------ ИСХОДНЫЙ ТЕКСТ

Так выясняется, что «писать плохо» в известном смысле гораздо труднее, чем «писать хорошо». Недаром тот, кого Катаев почтительно называет Учителем, всю жизнь лишь мечтал «писать без всякой формы, не согласуясь ни с какими литературными приемами». Мечтал как о чем-то недостижимом. А решиться на это так и не посмел.
На протяжении по крайней мере полувека Бунин был для Катаева не только Учителем, но и своего рода художественным кумиром, олицетворением некоего художественного идеала.
…Бунинская неповторимая пластика, доводящая его описания до стереоскопической объемности и точности, – свойство, которым не мог похвастаться ни один современный Бунину мировой писатель…
Сила Бунина-изобразителя заключалась в поразительно быстрой, почти мгновенной реакции на все внешние раздражители и в способности тут же найти для них совершенно точное словесное выражение…
Так говорит Катаев в «Траве забвенья». Катаев, уже почти всерьез называющий себя «мовистом».

------------

ЧТО НУЖНО СДЕЛАТЬ:
Перепечатайте приведённый выше текст о Катаеве и Бунине целиком, слово в слово.

------ СОХРАНЁННЫЕ ДАННЫЕ

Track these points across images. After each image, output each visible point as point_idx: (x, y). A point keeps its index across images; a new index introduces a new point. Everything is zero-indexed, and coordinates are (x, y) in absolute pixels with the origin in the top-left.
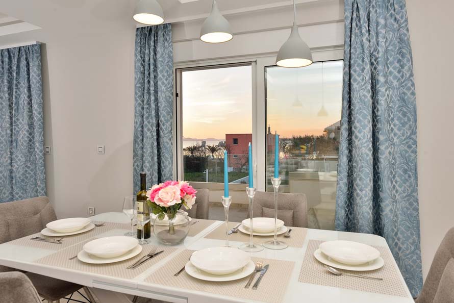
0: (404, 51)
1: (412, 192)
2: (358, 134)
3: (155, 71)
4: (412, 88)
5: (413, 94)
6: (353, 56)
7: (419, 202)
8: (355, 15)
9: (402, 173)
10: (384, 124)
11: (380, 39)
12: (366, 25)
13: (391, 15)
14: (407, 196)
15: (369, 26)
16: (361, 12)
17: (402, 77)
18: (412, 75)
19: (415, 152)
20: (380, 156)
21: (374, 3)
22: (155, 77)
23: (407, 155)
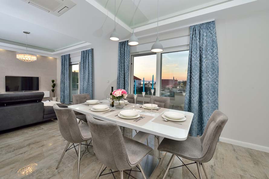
0: (214, 45)
1: (216, 100)
2: (193, 77)
3: (124, 56)
4: (217, 60)
5: (218, 62)
6: (193, 48)
7: (219, 104)
8: (194, 33)
9: (212, 92)
10: (204, 73)
11: (204, 41)
12: (199, 36)
13: (209, 32)
14: (214, 101)
15: (200, 37)
16: (197, 31)
17: (213, 55)
18: (217, 54)
19: (217, 84)
20: (202, 86)
21: (202, 28)
22: (124, 58)
23: (214, 85)
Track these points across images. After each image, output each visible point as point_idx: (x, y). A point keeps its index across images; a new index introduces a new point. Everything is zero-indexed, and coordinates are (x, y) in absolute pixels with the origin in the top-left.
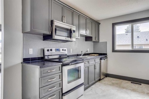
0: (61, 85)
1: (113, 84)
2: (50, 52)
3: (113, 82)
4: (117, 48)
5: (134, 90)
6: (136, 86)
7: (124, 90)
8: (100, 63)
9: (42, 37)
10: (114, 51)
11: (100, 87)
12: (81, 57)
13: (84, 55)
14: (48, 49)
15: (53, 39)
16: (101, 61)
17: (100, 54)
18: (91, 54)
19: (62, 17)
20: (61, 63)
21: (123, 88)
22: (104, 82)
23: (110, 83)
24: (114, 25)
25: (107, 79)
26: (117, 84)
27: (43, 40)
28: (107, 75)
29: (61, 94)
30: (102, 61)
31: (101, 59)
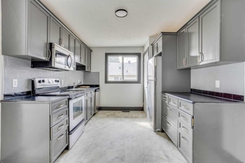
0: (68, 122)
1: (108, 116)
2: (42, 83)
3: (108, 114)
4: (110, 79)
5: (126, 117)
6: (126, 114)
7: (119, 118)
8: (95, 96)
9: (30, 62)
10: (106, 82)
11: (98, 121)
12: (74, 89)
13: (76, 87)
14: (39, 79)
15: (52, 68)
16: (95, 94)
17: (92, 86)
18: (81, 85)
19: (60, 39)
20: (68, 97)
21: (118, 117)
22: (99, 116)
23: (105, 116)
24: (107, 55)
25: (101, 112)
26: (111, 115)
27: (32, 67)
28: (100, 109)
29: (68, 133)
30: (97, 93)
31: (96, 91)
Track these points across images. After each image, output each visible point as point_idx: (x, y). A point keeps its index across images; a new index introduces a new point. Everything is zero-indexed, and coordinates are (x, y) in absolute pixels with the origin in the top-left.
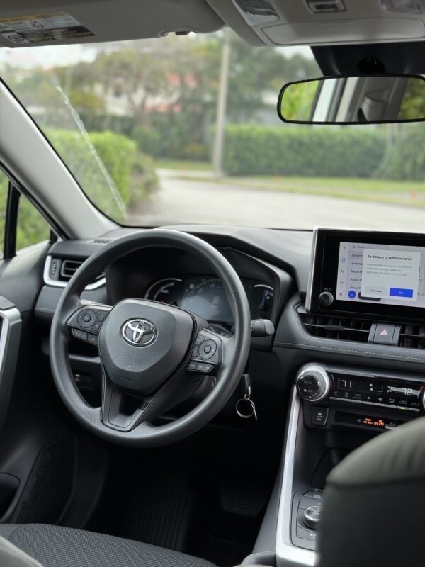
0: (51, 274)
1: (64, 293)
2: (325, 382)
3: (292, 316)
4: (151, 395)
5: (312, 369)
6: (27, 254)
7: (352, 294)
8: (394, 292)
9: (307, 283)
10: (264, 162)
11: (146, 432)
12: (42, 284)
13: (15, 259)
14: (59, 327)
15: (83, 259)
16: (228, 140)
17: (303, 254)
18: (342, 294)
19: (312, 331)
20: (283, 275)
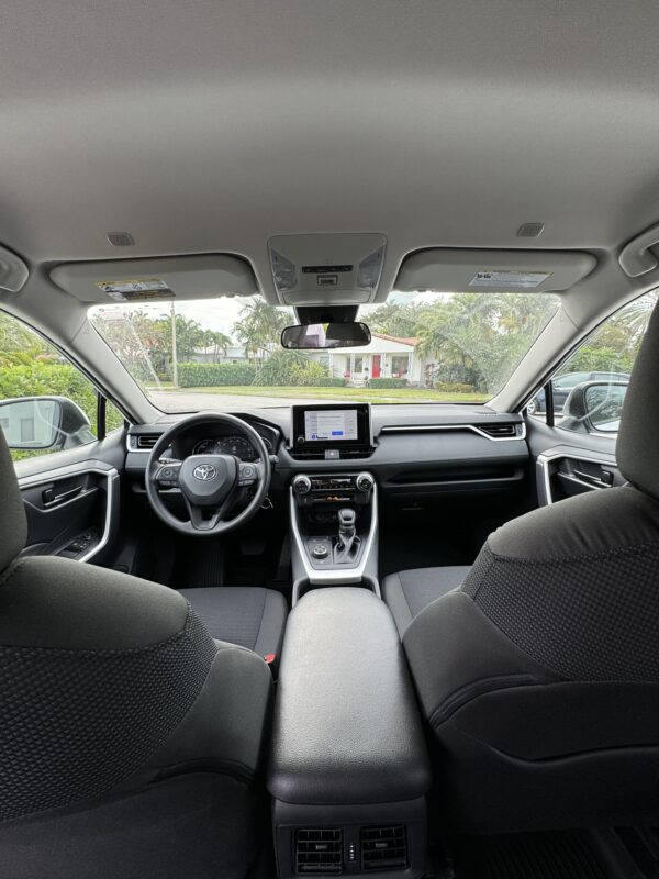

------------

ПИСЬМЕННЫЙ ОТВЕТ:
Так выясняется, что «писать плохо» в известном смысле гораздо труднее, чем «писать хорошо». Недаром тот, кого Катаев почтительно называет Учителем, всю жизнь лишь мечтал «писать без всякой формы, не согласуясь ни с какими литературными приемами». Мечтал как о чем-то недостижимом. А решиться на это так и не посмел.
На протяжении по крайней мере полувека Бунин был для Катаева не только Учителем, но и своего рода художественным кумиром, олицетворением некоего художественного идеала.
…Бунинская неповторимая пластика, доводящая его описания до стереоскопической объемности и точности, – свойство, которым не мог похвастаться ни один современный Бунину мировой писатель…
Сила Бунина-изобразителя заключалась в поразительно быстрой, почти мгновенной реакции на все внешние раздражители и в способности тут же найти для них совершенно точное словесное выражение…
Так говорит Катаев в «Траве забвенья». Катаев, уже почти всерьез называющий себя «мовистом».